The most significant factor that counts aginst Talbott's claim to being the greatest hardball squash player of all-time his record against Sharif's distant cousin Jahangir Khan. In the mid-1980s, Talbott had begun to establish himself as the most dominant player in the hardball squash game, while Jahangir was the clear leading player on the international softball squash circuit. During 1983-86, Jahangir decided to test his ability on the North American hardball circuit. Talbott and Jahangir faced each other on 11 occasions in harball tournaments during this period (all in tournament finals), and Jahangir won 10 of their encounters. Talbott did however manage to beat Jahangir once, in the final of the Boston Open in 1984, a feat which no player on the international softball circuit managed in the 1981-86 period when Jahangir complied a five-year winning streak. In response to the challenge from Jahangir, Talbott acquired a personal coach, Ken Binns, who helped him develop a much sharper array of shots. As the rivalry developed, their matches became very competitive and drew considerable attention. After 1986, Jahangir stopped playing on the hardball circuit to focus more on the softball game. Whether Talbott would have been able to turn the tide had the rivalry continued will therefore never be known. But the experience of playing against Jahangir undoubtedly helped spur Talbott's game to new heights in the later part of the 1980s, when he dominated the hardball circuit.
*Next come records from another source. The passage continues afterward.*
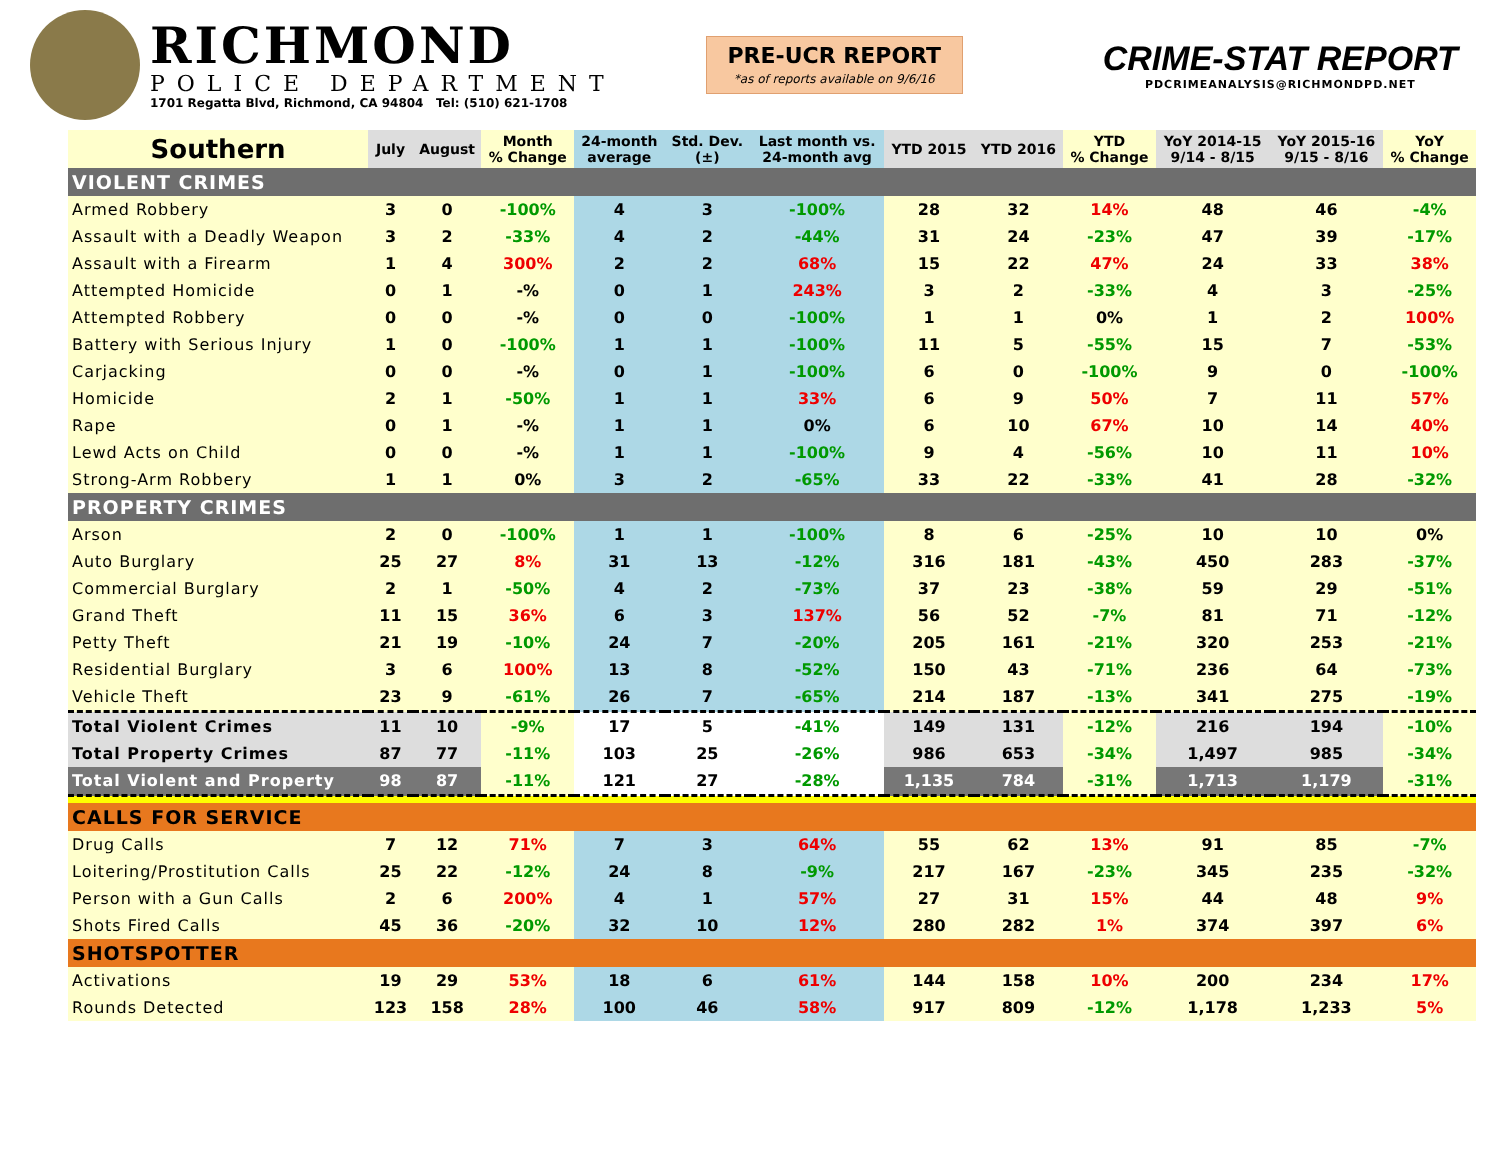RICHMOND
POLICE DEPARTMENT
1701 Regatta Blvd, Richmond, CA 94804 Tel: (510) 621-1708
PRE-UCR REPORT
*as of reports available on 9/6/16
CRIME-STAT REPORT
PDCRIMEANALYSIS@RICHMONDPD.NET
| Southern | July | August | Month % Change | 24-month average | Std. Dev. (±) | Last month vs. 24-month avg | YTD 2015 | YTD 2016 | YTD % Change | YoY 2014-15 9/14 - 8/15 | YoY 2015-16 9/15 - 8/16 | YoY % Change |
| --- | --- | --- | --- | --- | --- | --- | --- | --- | --- | --- | --- | --- |
| VIOLENT CRIMES | | | | | | | | | | | | |
| Armed Robbery | 3 | 0 | -100% | 4 | 3 | -100% | 28 | 32 | 14% | 48 | 46 | -4% |
| Assault with a Deadly Weapon | 3 | 2 | -33% | 4 | 2 | -44% | 31 | 24 | -23% | 47 | 39 | -17% |
| Assault with a Firearm | 1 | 4 | 300% | 2 | 2 | 68% | 15 | 22 | 47% | 24 | 33 | 38% |
| Attempted Homicide | 0 | 1 | -% | 0 | 1 | 243% | 3 | 2 | -33% | 4 | 3 | -25% |
| Attempted Robbery | 0 | 0 | -% | 0 | 0 | -100% | 1 | 1 | 0% | 1 | 2 | 100% |
| Battery with Serious Injury | 1 | 0 | -100% | 1 | 1 | -100% | 11 | 5 | -55% | 15 | 7 | -53% |
| Carjacking | 0 | 0 | -% | 0 | 1 | -100% | 6 | 0 | -100% | 9 | 0 | -100% |
| Homicide | 2 | 1 | -50% | 1 | 1 | 33% | 6 | 9 | 50% | 7 | 11 | 57% |
| Rape | 0 | 1 | -% | 1 | 1 | 0% | 6 | 10 | 67% | 10 | 14 | 40% |
| Lewd Acts on Child | 0 | 0 | -% | 1 | 1 | -100% | 9 | 4 | -56% | 10 | 11 | 10% |
| Strong-Arm Robbery | 1 | 1 | 0% | 3 | 2 | -65% | 33 | 22 | -33% | 41 | 28 | -32% |
| PROPERTY CRIMES | | | | | | | | | | | | |
| Arson | 2 | 0 | -100% | 1 | 1 | -100% | 8 | 6 | -25% | 10 | 10 | 0% |
| Auto Burglary | 25 | 27 | 8% | 31 | 13 | -12% | 316 | 181 | -43% | 450 | 283 | -37% |
| Commercial Burglary | 2 | 1 | -50% | 4 | 2 | -73% | 37 | 23 | -38% | 59 | 29 | -51% |
| Grand Theft | 11 | 15 | 36% | 6 | 3 | 137% | 56 | 52 | -7% | 81 | 71 | -12% |
| Petty Theft | 21 | 19 | -10% | 24 | 7 | -20% | 205 | 161 | -21% | 320 | 253 | -21% |
| Residential Burglary | 3 | 6 | 100% | 13 | 8 | -52% | 150 | 43 | -71% | 236 | 64 | -73% |
| Vehicle Theft | 23 | 9 | -61% | 26 | 7 | -65% | 214 | 187 | -13% | 341 | 275 | -19% |
| Total Violent Crimes | 11 | 10 | -9% | 17 | 5 | -41% | 149 | 131 | -12% | 216 | 194 | -10% |
| Total Property Crimes | 87 | 77 | -11% | 103 | 25 | -26% | 986 | 653 | -34% | 1,497 | 985 | -34% |
| Total Violent and Property | 98 | 87 | -11% | 121 | 27 | -28% | 1,135 | 784 | -31% | 1,713 | 1,179 | -31% |
| CALLS FOR SERVICE | | | | | | | | | | | | |
| Drug Calls | 7 | 12 | 71% | 7 | 3 | 64% | 55 | 62 | 13% | 91 | 85 | -7% |
| Loitering/Prostitution Calls | 25 | 22 | -12% | 24 | 8 | -9% | 217 | 167 | -23% | 345 | 235 | -32% |
| Person with a Gun Calls | 2 | 6 | 200% | 4 | 1 | 57% | 27 | 31 | 15% | 44 | 48 | 9% |
| Shots Fired Calls | 45 | 36 | -20% | 32 | 10 | 12% | 280 | 282 | 1% | 374 | 397 | 6% |
| SHOTSPOTTER | | | | | | | | | | | | |
| Activations | 19 | 29 | 53% | 18 | 6 | 61% | 144 | 158 | 10% | 200 | 234 | 17% |
| Rounds Detected | 123 | 158 | 28% | 100 | 46 | 58% | 917 | 809 | -12% | 1,178 | 1,233 | 5% |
Since retiring as a player, Talbott has worked as a squash coach. The Talbott Squash Academy, a well-respected summer camp for juniors and adults, was established in 1991, and is currently held at St. George's School in Newport, Rhode Island. In 1998, he was appointed the head coach of the Yale University women's team, joining his brother, David Talbott, who had been the men's coach at Yale for fifteen years. After being ranked sixth upon Talbott's arrival, the Yale women unseated the reigning champions, Trinity College, in 2004. Later that year, Talbott resigned from his position at Yale and moved to California to become the Director of Squash at Stanford University, where he is working to help expand squash on the West Coast. He currently resides in Palo Alto, California with his wife and two children.